En partant de la création de l’Islam par Mahomet en 622 et son exil à Médine, Jacques Huntzinger souligne que le « Prophète » crée le premier Etat Islamique, dans le désert arabique. Pour susciter l’unité des peuples arabes, il fonde un 3ème monothéisme –l’Islam, après le Judaïsme et le Christianisme – et entreprend ainsi que ses successeurs, la conquête de l’Empire Perse et de l’orient jusqu’en Espagne ! Mahomet est à la fois un « Prophète » et un « Roi », associant les pouvoirs religieux et politique…
Mahomet étant mort sans avoir désigné son successeur, deux clans vont alors s’affronter : les partisans d’Ali, gendre du Prophète, et sa famille (les « Chiites » qui sépareront les pouvoirs politique et religieux) et celui des compagnons de Mahomet (les « Sunnites » qui confondront pouvoir politique et religieux) et qui fonderont le Califat. Un Sunnite vénère plus un Chrétien (croyant monothéiste), qu’un Chiite (apostat à combattre !).

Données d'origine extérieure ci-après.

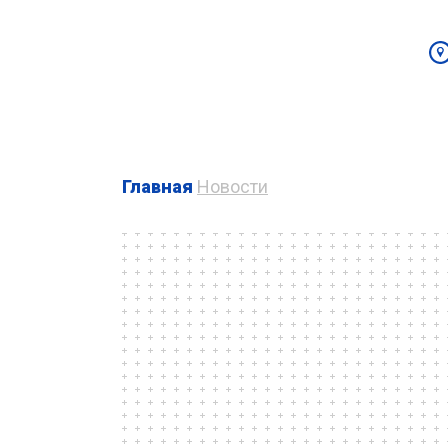
Главная
Новости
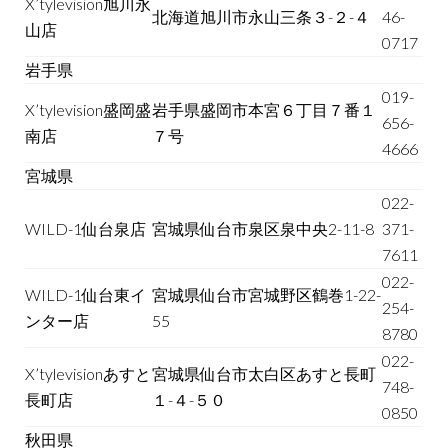
X’tylevision旭川永
北海道旭川市永山三条３-２-４
46-
山店
0717
岩手県
019-
X’tylevision盛岡盛
岩手県盛岡市本宮６丁目７番１
656-
南店
７号
4666
宮城県
022-
WILD-1仙台泉店
宮城県仙台市泉区泉中央2-11-8
371-
7611
022-
WILD-1仙台東イ
宮城県仙台市宮城野区鶴巻1-22-
254-
ンター店
55
8780
022-
X’tylevisionあすと
宮城県仙台市太白区あすと長町
748-
長町店
１-４-５０
0850
秋田県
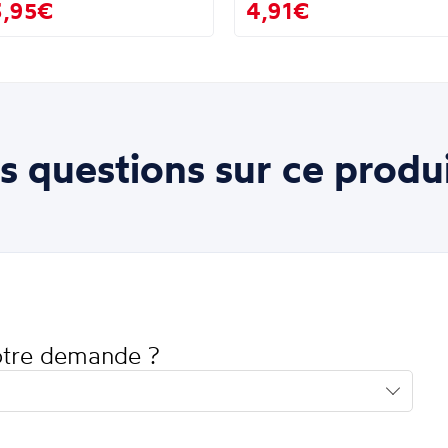
3,95€
4,91€
s questions sur ce produi
votre demande ?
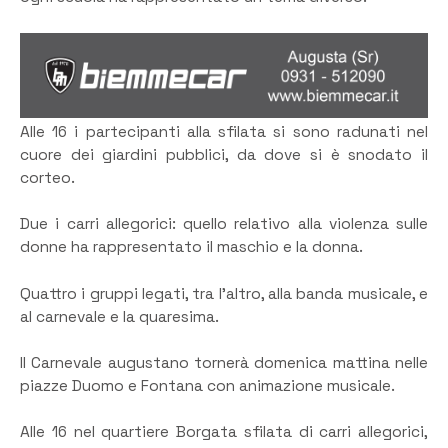
Alle 16 i partecipanti alla sfilata si sono radunati nel
cuore dei giardini pubblici, da dove si è snodato il
corteo.
Due i carri allegorici: quello relativo alla violenza sulle
donne ha rappresentato il maschio e la donna.
Quattro i gruppi legati, tra l’altro, alla banda musicale, e
al carnevale e la quaresima.
Il Carnevale augustano tornerà domenica mattina nelle
piazze Duomo e Fontana con animazione musicale.
Alle 16 nel quartiere Borgata sfilata di carri allegorici,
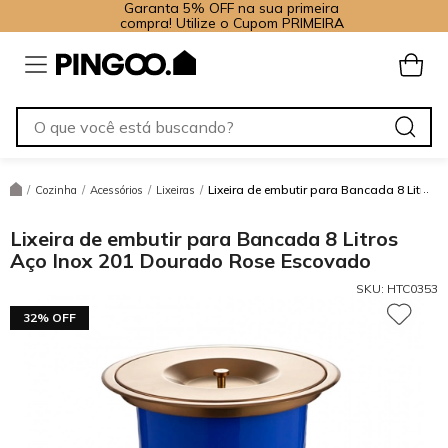
Garanta 5% OFF na sua primeira
compra! Utilize o Cupom PRIMEIRA
Lixeira de embutir para Bancada 8 Litro
/
Cozinha
/
Acessórios
/
Lixeiras
/
Lixeira de embutir para Bancada 8 Litros
Aço Inox 201 Dourado Rose Escovado
SKU:
HTC0353
32% OFF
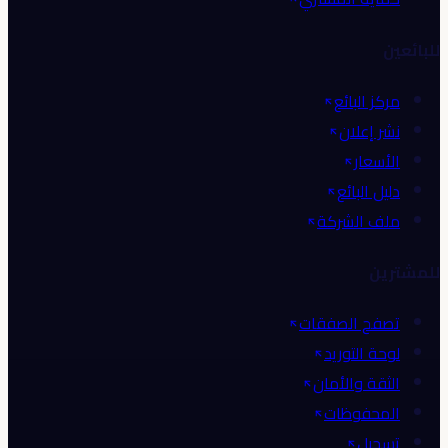
للبائعين
مركز البائع
نشر إعلان
الأسعار
دليل البائع
ملف الشركة
للمشترين
تصفح الصفقات
لوحة التوريد
الثقة والأمان
المحفوظات
تسجيل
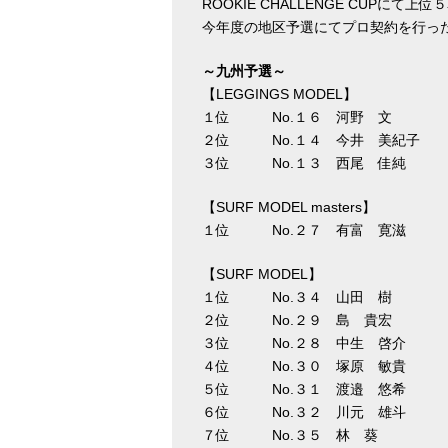
ROOKIE CHALLENGE CUPにて
今年度の地区予選にてプロ契約を行っ
～九州予選～
【LEGGINGS MODEL】
１位 No.１６ 河野 文 
２位 No.１４ 今井 美紀子 
３位 No.１３ 西尾 佳純 
【SURF MODEL masters】
１位 No.２７ 有富 寛滋 
【SURF MODEL】
１位 No.３４ 山田 樹 
２位 No.２９ 島 貴宏 
３位 No.２８ 中生 啓介 
４位 No.３０ 塚原 敏貴 
５位 No.３１ 渡邉 悠希 
６位 No.３２ 川元 雄斗 
７位 No.３５ 林 葵 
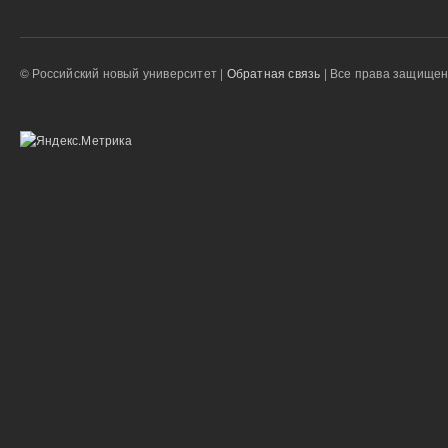
© Российский новый университет |
Обратная связь
| Все права защище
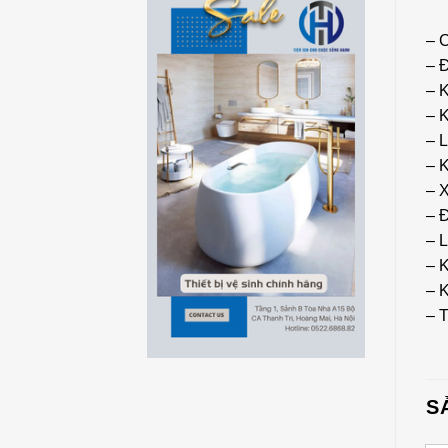
– C
– 
– 
– K
– L
– K
– 
– 
– L
– 
– 
– T
S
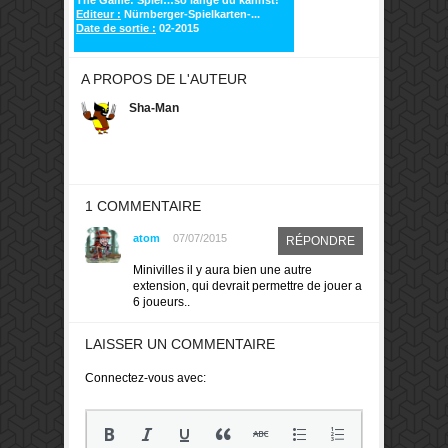
Editeur :
Nürnberger-Spielkarten-...
Date de sortie :
02-2015
A PROPOS DE L'AUTEUR
Sha-Man
1 COMMENTAIRE
atom
07/07/2015
RÉPONDRE
Minivilles il y aura bien une autre
extension, qui devrait permettre de jouer a
6 joueurs..
LAISSER UN COMMENTAIRE
Connectez-vous avec:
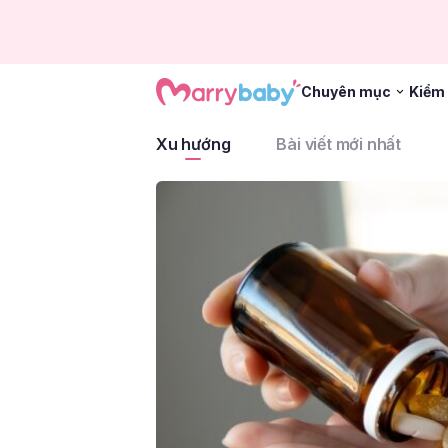
Chuyên mục
Kiểm 
Xu hướng
Bài viết mới nhất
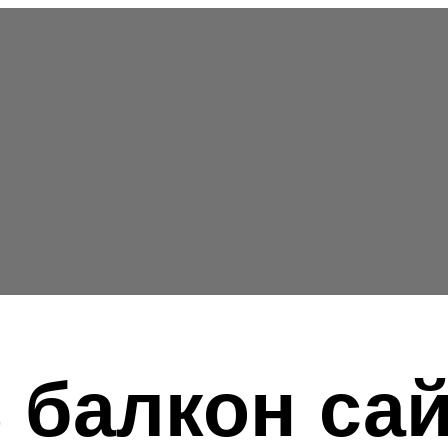
 балкон са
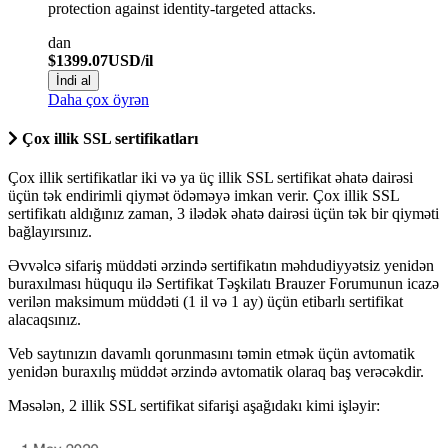
protection against identity-targeted attacks.
dan
$1399.07USD/il
İndi al
Daha çox öyrən
Çox illik SSL sertifikatları
Çox illik sertifikatlar iki və ya üç illik SSL sertifikat əhatə dairəsi
üçün tək endirimli qiymət ödəməyə imkan verir. Çox illik SSL
sertifikatı aldığınız zaman, 3 ilədək əhatə dairəsi üçün tək bir qiyməti
bağlayırsınız.
Əvvəlcə sifariş müddəti ərzində sertifikatın məhdudiyyətsiz yenidən
buraxılması hüququ ilə Sertifikat Təşkilatı Brauzer Forumunun icazə
verilən maksimum müddəti (1 il və 1 ay) üçün etibarlı sertifikat
alacaqsınız.
Veb saytınızın davamlı qorunmasını təmin etmək üçün avtomatik
yenidən buraxılış müddət ərzində avtomatik olaraq baş verəcəkdir.
Məsələn, 2 illik SSL sertifikat sifarişi aşağıdakı kimi işləyir:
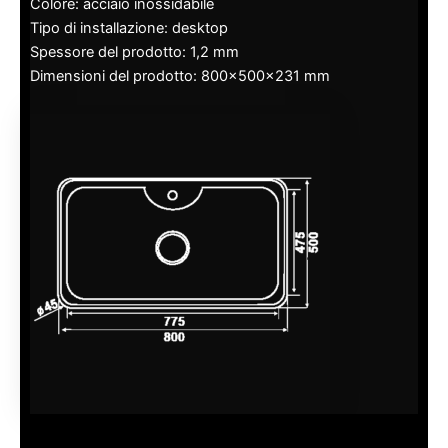
Colore: acciaio inossidabile
Tipo di installazione: desktop
Spessore del prodotto: 1,2 mm
Dimensioni del prodotto: 800x500x231 mm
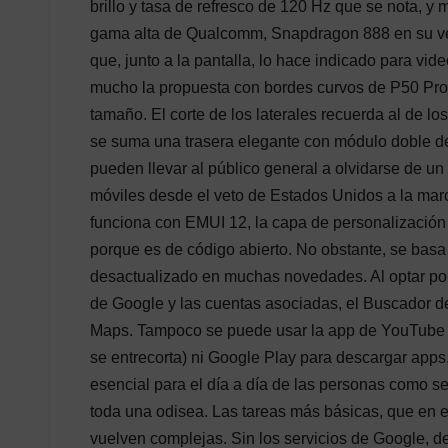
brillo y tasa de refresco de 120 Hz que se nota, y 
gama alta de Qualcomm, Snapdragon 888 en su vers
que, junto a la pantalla, lo hace indicado para v
mucho la propuesta con bordes curvos de P50 Pro,
tamaño. El corte de los laterales recuerda al de lo
se suma una trasera elegante con módulo doble de 
pueden llevar al público general a olvidarse de u
móviles desde el veto de Estados Unidos a la mar
funciona con EMUI 12, la capa de personalizació
porque es de código abierto. No obstante, se basa
desactualizado en muchas novedades. Al optar por
de Google y las cuentas asociadas, el Buscador d
Maps. Tampoco se puede usar la app de YouTube (s
se entrecorta) ni Google Play para descargar apps,
esencial para el día a día de las personas como se
toda una odisea. Las tareas más básicas, que en el
vuelven complejas. Sin los servicios de Google, 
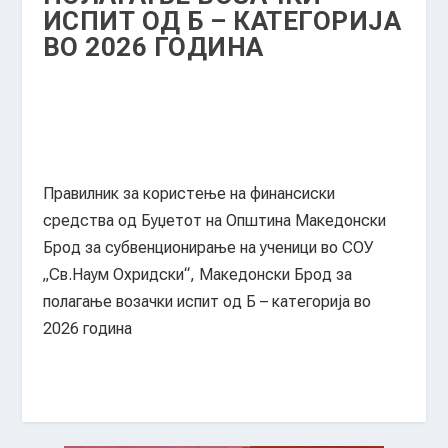
ИСПИТ ОД Б – КАТЕГОРИЈА
ВО 2026 ГОДИНА
Правилник за користење на финансиски
средства од Буџетот на Општина Македонски
Брод за субвенционирање на ученици во СОУ
„Св.Наум Охридски“, Македонски Брод за
полагање возачки испит од Б – категорија во
2026 година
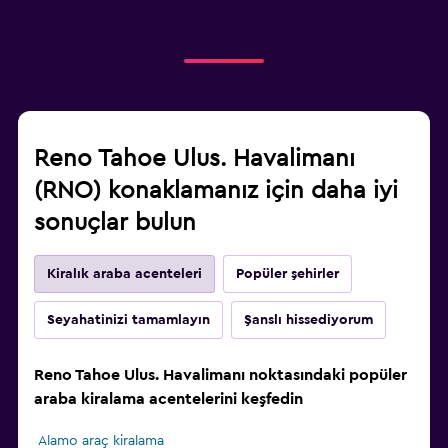
Reno Tahoe Ulus. Havalimanı
(RNO) konaklamanız için daha iyi
sonuçlar bulun
Kiralık araba acenteleri
Popüler şehirler
Seyahatinizi tamamlayın
Şanslı hissediyorum
Reno Tahoe Ulus. Havalimanı noktasındaki popüler
araba kiralama acentelerini keşfedin
Alamo araç kiralama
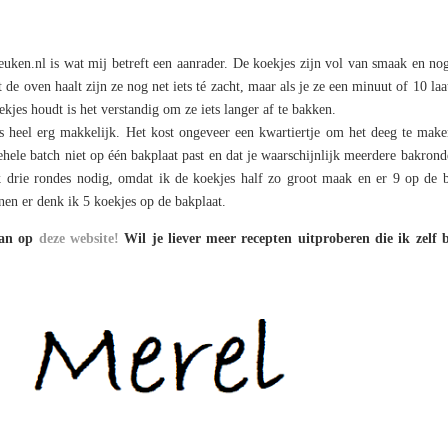
euken.nl is wat mij betreft een aanrader. De koekjes zijn vol van smaak en no
 de oven haalt zijn ze nog net iets té zacht, maar als je ze een minuut of 10 laa
kjes houdt is het verstandig om ze iets langer af te bakken.
ns heel erg makkelijk. Het kost ongeveer een kwartiertje om het deeg te mak
ehele batch niet op één bakplaat past en dat je waarschijnlijk meerdere bakrond
k drie rondes nodig, omdat ik de koekjes half zo groot maak en er 9 op de b
nen er denk ik 5 koekjes op de bakplaat.
dan op
deze website!
Wil je liever meer recepten uitproberen die ik zelf 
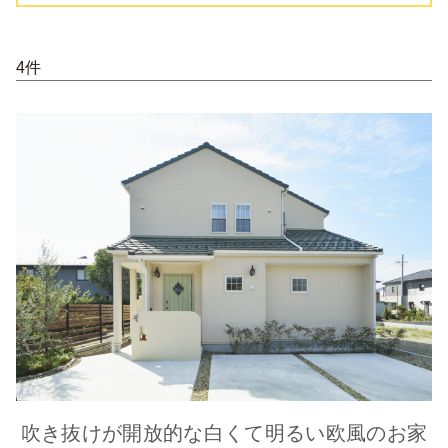
4件
吹き抜けが開放的な白くて明るい欧風のお家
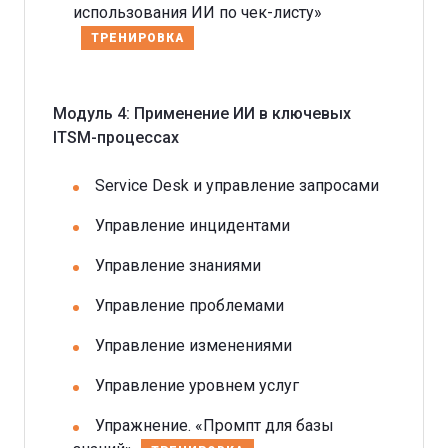
использования ИИ по чек-листу»
ТРЕНИРОВКА
Модуль 4: Применение ИИ в ключевых
ITSM-процессах
Service Desk и управление запросами
Управление инцидентами
Управление знаниями
Управление проблемами
Управление изменениями
Управление уровнем услуг
Упражнение. «Промпт для базы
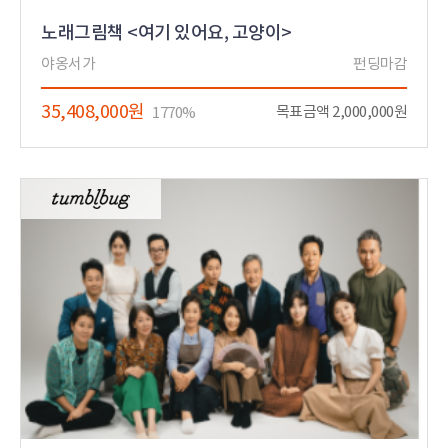
노래그림책 <여기 있어요, 고양이>
야옹서가
펀딩마감
35,408,000원
목표금액 2,000,000원
1770%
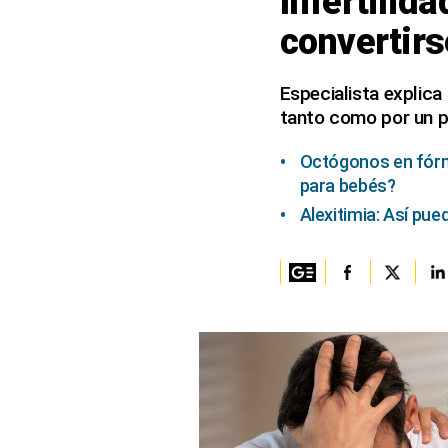
Infertilid
convertirs
Columnistas
Provecho
Especialista explica
tanto como por un p
Saltar intro
Política
Octógonos en fórmu
para bebés?
Economía
Alexitimia: Así pu
ECData
Lima
Perú
Mundo
DT
Luces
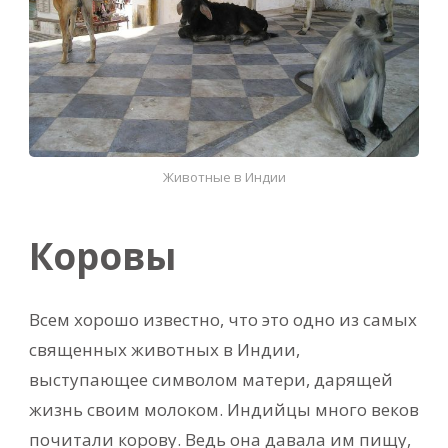
Животные в Индии
Коровы
Всем хорошо известно, что это одно из самых
священных животных в Индии,
выступающее символом матери, дарящей
жизнь своим молоком. Индийцы много веков
почитали корову. Ведь она давала им пищу,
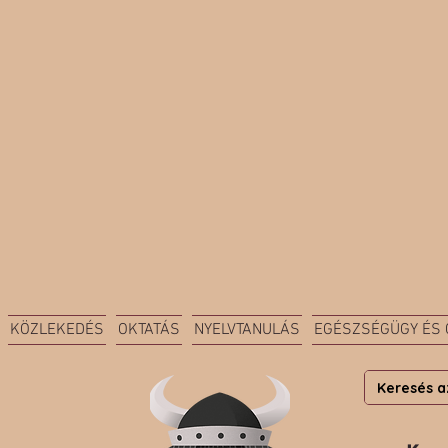
KÖZLEKEDÉS
OKTATÁS
NYELVTANULÁS
EGÉSZSÉGÜGY ÉS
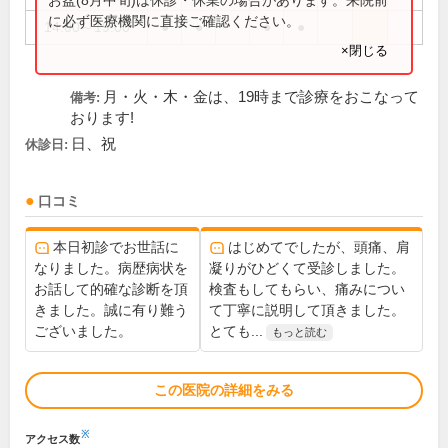
に必ず医療機関に直接ご確認ください。
14:00～19:00
●
●
●
●
×閉じる
月・火・木・金は、19時まで診療をおこなって
備考:
おります!
日、祝
休診日:
口コミ
本日初診でお世話に
はじめてでしたが、頭痛、肩
なりました。病歴病状を
凝りがひどくて受診しました。
お話して的確な診断を頂
検査もしてもらい、痛みについ
きました。誠に有り難う
て丁寧に説明して頂きました。
ございました。
とても...
もっと読む
この医院の詳細をみる
※
アクセス数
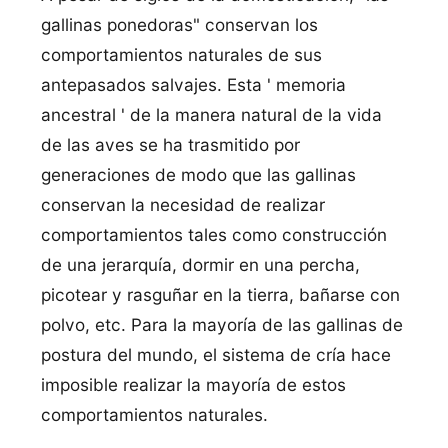
gallinas ponedoras" conservan los
comportamientos naturales de sus
antepasados salvajes. Esta ' memoria
ancestral ' de la manera natural de la vida
de las aves se ha trasmitido por
generaciones de modo que las gallinas
conservan la necesidad de realizar
comportamientos tales como construcción
de una jerarquí­a, dormir en una percha,
picotear y rasguñar en la tierra, bañarse con
polvo, etc. Para la mayorí­a de las gallinas de
postura del mundo, el sistema de crí­a hace
imposible realizar la mayorí­a de estos
comportamientos naturales.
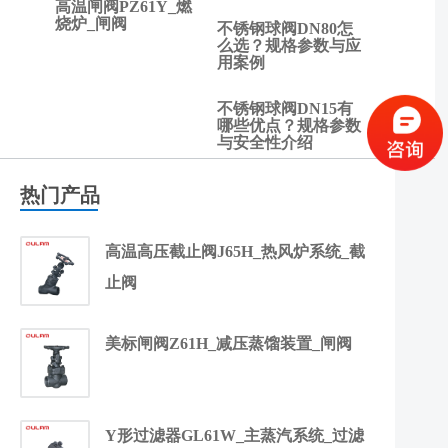
高温闸阀PZ61Y_燃
烧炉_闸阀
不锈钢球阀DN80怎
么选？规格参数与应
用案例
不锈钢球阀DN15有
哪些优点？规格参数
与安全性介绍
热门产品
高温高压截止阀J65H_热风炉系统_截
止阀
美标闸阀Z61H_减压蒸馏装置_闸阀
Y形过滤器GL61W_主蒸汽系统_过滤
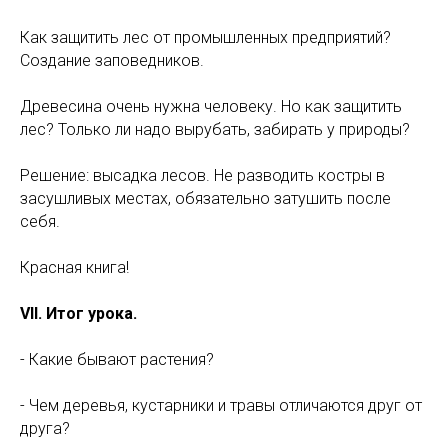
Как защитить лес от промышленных предприятий?
Создание заповедников.
Древесина очень нужна человеку. Но как защитить
лес? Только ли надо вырубать, забирать у природы?
Решение: высадка лесов. Не разводить костры в
засушливых местах, обязательно затушить после
себя.
Красная книга!
VII. Итог урока.
- Какие бывают растения?
- Чем деревья, кустарники и травы отличаются друг от
друга?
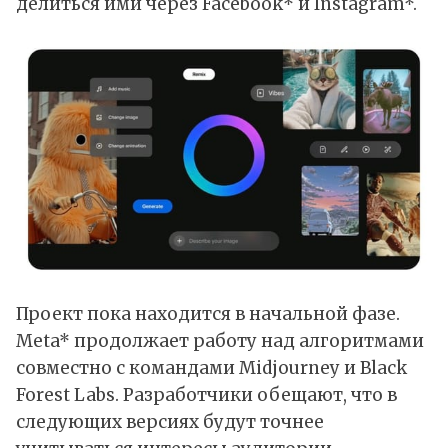
делиться ими через Facebook* и Instagram*.
Проект пока находится в начальной фазе.
Meta* продолжает работу над алгоритмами
совместно с командами Midjourney и Black
Forest Labs. Разработчики обещают, что в
следующих версиях будут точнее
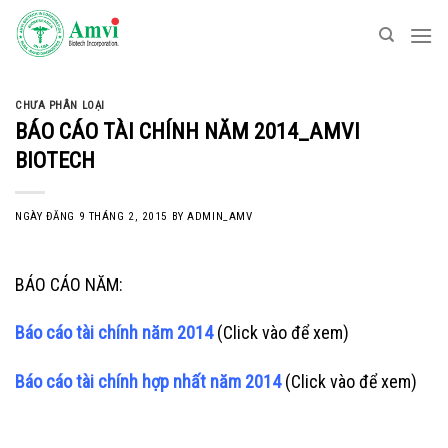
Skip
to
content
CHƯA PHÂN LOẠI
BÁO CÁO TÀI CHÍNH NĂM 2014_AMVI
BIOTECH
NGÀY ĐĂNG
9 THÁNG 2, 2015
BY
ADMIN_AMV
BÁO CÁO NĂM:
Báo cáo tài chính năm 2014
(Click vào để xem)
Báo cáo tài chính hợp nhất năm 2014
(Click vào để xem)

Le rôle des puissances occidentales
Traversant l’histoire de l’Empire Ottoman, et du « Wahabisme » saoudien qui deviendra le « Salafisme », notre conférencier décrit alors le rôle des puissances occidentales (fin XIXème siècle). Celles-ci veulent dépecer l’Empire Ottoman en déclin, alors que le monde arabe s’éveille et veut sortir du joug ottoman. Face à l’Europe coloniale, deux conceptions s’affrontent : intégrer sa modernité et sa démocratie, alors que les fondamentalistes la rejettent !
En 1920, après la 1ère Guerre Mondiale, les vainqueurs se partagent les ruines de l’Empire Ottoman par « Mandats » donnés par la Société des Nations (SDN) : la Grande Bretagne se voit octroyée la Transjordanie et l’Irak ; la France, la Syrie et le Liban. Le monde arabe replonge dans son malheur car les puissances occidentales vont le refonder en fonction de leurs intérêts avec les Accords de Sykes-Picot.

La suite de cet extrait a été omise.